Penggunaan buruh kontrak dan buruh yang direkrut melalui penyedia jasa
pekerja/buruh ini menjadi penting untuk diperhatikan oleh pengambil kebijakan
sebab implikasi yang ditimbulkannya bisa sangat serius. Pertama, soal jangka
waktu kontrak dan modus pengalihan hubungan kerja. Penelitian ini menemukan
bahwa beberapa perusahaan memPHK buruh yang berstatus tetap, lalu
memindahkan hubungan kerja itu kepada PPJP (Perusahaan Penyedia Jasa
pekerja/ Buruh) dan menerima buruh tersebut bekerja kembali tapi statusnya adalah
buruh yang disediakan oleh penyedia jasa pekerja/ buruh. Selain itu, data penelitian
ini menunjukkan bahwa 80% buruh kontrak dan buruh yang disediakan oleh
penyedia jasa pekerja/ buruh hanya dikontrak dalam jangka waktu 1 tahun,
kemudian terus menerus diperbaharui kontraknya rata-rata sebanyak 2,5 kali. Di
Jawa Barat ditemukan buruh yang dikontrak hingga 15 kali berturut-turut. Kontrak
terus-menerus, bagaimanapun juga tentu menimbulkan perasaan tidak aman (tidak
ada job security) bagi buruh, sebab pengusaha bisa saja setiap saat memutuskan
untuk tidak memperpanjang kontraknya.
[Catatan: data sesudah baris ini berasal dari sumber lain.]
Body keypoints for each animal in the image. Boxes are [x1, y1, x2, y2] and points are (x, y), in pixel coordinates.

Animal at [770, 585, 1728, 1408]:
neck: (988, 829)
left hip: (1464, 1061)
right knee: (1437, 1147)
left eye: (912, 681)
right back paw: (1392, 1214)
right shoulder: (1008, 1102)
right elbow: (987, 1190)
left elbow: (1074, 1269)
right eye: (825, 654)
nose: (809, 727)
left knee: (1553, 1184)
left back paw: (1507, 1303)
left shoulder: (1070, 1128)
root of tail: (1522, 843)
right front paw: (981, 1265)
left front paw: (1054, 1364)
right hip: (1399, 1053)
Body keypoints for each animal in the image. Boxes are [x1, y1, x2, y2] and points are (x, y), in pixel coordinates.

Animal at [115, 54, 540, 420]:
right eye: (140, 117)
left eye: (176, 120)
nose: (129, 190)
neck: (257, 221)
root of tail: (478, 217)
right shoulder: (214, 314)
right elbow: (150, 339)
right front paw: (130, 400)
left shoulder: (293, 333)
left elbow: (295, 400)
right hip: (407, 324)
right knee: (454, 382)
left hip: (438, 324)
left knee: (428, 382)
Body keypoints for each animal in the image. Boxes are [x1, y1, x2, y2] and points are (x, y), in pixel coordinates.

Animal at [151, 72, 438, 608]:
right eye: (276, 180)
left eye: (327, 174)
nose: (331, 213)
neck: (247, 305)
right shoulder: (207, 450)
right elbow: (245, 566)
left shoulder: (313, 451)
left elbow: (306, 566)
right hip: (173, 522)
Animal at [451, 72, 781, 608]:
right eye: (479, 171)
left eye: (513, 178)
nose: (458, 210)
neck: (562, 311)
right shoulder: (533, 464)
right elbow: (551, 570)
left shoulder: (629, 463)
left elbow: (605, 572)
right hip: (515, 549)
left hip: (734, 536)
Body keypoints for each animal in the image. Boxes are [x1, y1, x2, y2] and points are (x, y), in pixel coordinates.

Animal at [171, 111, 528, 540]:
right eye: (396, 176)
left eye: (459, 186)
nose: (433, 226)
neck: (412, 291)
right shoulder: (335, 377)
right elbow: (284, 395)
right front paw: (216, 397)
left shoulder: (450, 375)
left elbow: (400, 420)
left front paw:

Bagi buruh dengan upah minimum, tidak
diperpanjang kontrak, artinya tidak ada penghasilan, dan putuslah sumber
penghidupannya. Kedua, masalah upah dan kesejahteraan. Penelitian ini
menemukan bahwa terjadi diskriminasi upah dan kesejahteraan antara buruh tetap
dengan buruh kontrak dan buruh yang disediakan oleh penyedia jasa pekerja/
buruh, meskipun mereka bekerja di tempat yang sama dan melakukan pekerjaan
yang sama. Upah total buruh kontrak lebih rendah 17% dari buruh tetap dan rata-
rata upah total buruh yang disediakan oleh penyedia jasa pekerja/ buruh 26% lebih
rendah daripada upah buruh tetap. Dari angka-angka ini, dapat dipastikan, upah
yang diterima oleh buruh kontrak dan buruh yang disediakan oleh penyedia jasa
pekerja/ buruh, belum mampu mensejahterakan buruh dan keluarganya.
Ketenagakerjaan
Mengatasi masalah pengangguran dan menciptakan lapangan kerja jelas bukan
pekerjaan mudah. Ini terkait dengan kebijakan pendidikan, industry, investasi, dan
keseluruhan kerangka kebijakan ekonomi politik. Perlu koordinasi yang kuat diantara
para pengambil kebijakan. Terdengar klise, tetapi sebenarnya disinilah justru inti
persoalannya. Menciptakan lapangan kerja bukan semata soal angka; yang lebih
penting dari itu adalah menciptakan lapangan kerja yang benar-benar mampu
mensejahterakan rakyat.
2008 2010
Jumlah Penduduk 42.194.869 43 021 826
Angkatan Kerja 18.743.979 19.210.000
Penduduk yang Bekerja 16.480.395 17.180.000
Pengangguran Terbuka 2.263.584 2.030.000
% Pengangguran Terhadap 12, 08% 10,7%
angkatan kerja
Tanggung Jawab
Masalah upah adalah masalah dalam hubungan kerja, yang terkait dengan masalah
produksi dan reproduksi. Dalam hal ini, peran pemerintah relatif masih terbatas. Akan
tetapi bagaimana dengan kebutuhan hidup layak? Apakah pemenuhan kebutuhan
hidup layak melulu tanggung jawab pengusaha? Upah memang seharusnya bisa
memenuhi kebutuhan hidup layak. Penelitian ini memperlihatkan bahwa kebutuhan
hidup layak buruh lajang rata-rata Rp 2,45 juta dan buruh yang sudah berkeluarga
Rp 4,067 juta per bulan. Mungkinkah pengusaha mampu memberikan upah sebesar
KHL tersebut?. Penelitian yang dilakukan Akatiga pada 2007 memperlihatkan bahwa
pengusaha masih dibebani dengan berbagai bentuk pungutan yang mengakibatkan
inefisiensi (2007:31). Bila hal ini bisa diatasi maka buruh boleh berharap bahwa upah
sebesar KHL bisa dicapai. Jika dalam hal prasyarat tersebut belum bisa dipenuhi
maka pemerintah harus mencari solusi untuk memenuhi KHL tersebut sebagai wujud
tanggung jawabnya terhadap warga negara.
Untuk menjawab permasalahan ini, pemerintah bisa mulai memperbaiki program
jaminan sosial yang terkait langsung dengan kebutuhan perumahan, pendidikan,
kesehatan, serta berbagai program peningkatan kesejahteraan sebagai bentuk
tanggung jawab pemerintah terhadap warga negara.